●3日は日本フィル「山田和樹コンチェルト シリーズVol.1」(サントリーホール)。小山実稚恵を独奏者に招いた協奏曲を中心としたプログラム。前半にラヴェルの両手&左手のためのピアノ協奏曲、後半にサン=サーンスの交響詩「死の舞踏」とラフマニノフの「パガニーニの主題による狂詩曲」。一晩で3曲分の協奏曲という恐るべきコンチェルト密度。この企画はいいかも。普段の定期演奏会だと「協奏曲」枠って主役のような脇役のような微妙な中途半端さを感じることもあるので。
●それにしても前半でラヴェルの「両手」と「片手」が聴けてしまうなんて。小山実稚恵さんのピアノは磐石。最後のラフマニノフはすばらしい高揚感。アンコールにふたたび有名な第18変奏。アンコールはこういうのがいいすよね。
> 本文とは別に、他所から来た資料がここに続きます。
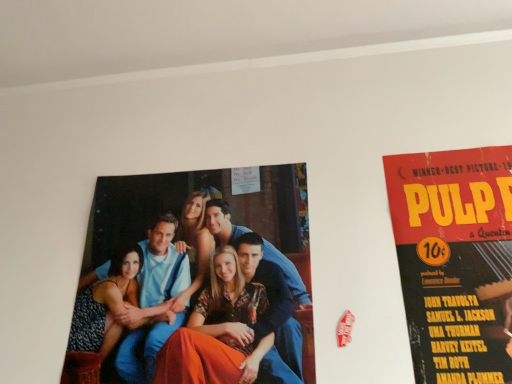
The image size is (512, 384). Describe the element at coordinates (194, 217) in the screenshot. I see `matte blue fabric poster at upper left` at that location.

You are a GUI agent. You are given a task and a screenshot of the screen. Output one action in this format:
    pyautogui.click(x=<x>, y=<y>)
    Task: Click on the matte blue fabric poster at upper left
    The width and height of the screenshot is (512, 384).
    Given the screenshot: What is the action you would take?
    pyautogui.click(x=194, y=217)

●開演前に指揮者の山田和樹さんによるプレトークあり。一人で登場して入退場のあるざわついた中でしゃべる「孤独な一人語り」方式で、開演15分前終了。途中から聞いた限りでは、今回のシリーズの企画意図や小山さんとの共演について、「死の舞踏」と「パガニーニ狂詩曲」の「怒りの日」つながりといった選曲意図について話されていた模様。
●「パガニーニ狂詩曲」の終わりのほうから、会場内に妙な持続音がずっと流れていたみたいで、アンコールを始めようとしても止まず、山田さんが会場に向いて「これ、なんでしょうね?」みたいな感じになって、ようやく止まった。鳥の鳴き声のアラーム音? ギルバート&ニューヨーク・フィルみたいにマーラー9番じゃなかったのは救い。
●Vol.2以降の内容はまだ発表されていないみたいだけど、また違ったアイディアがあるようで楽しみ。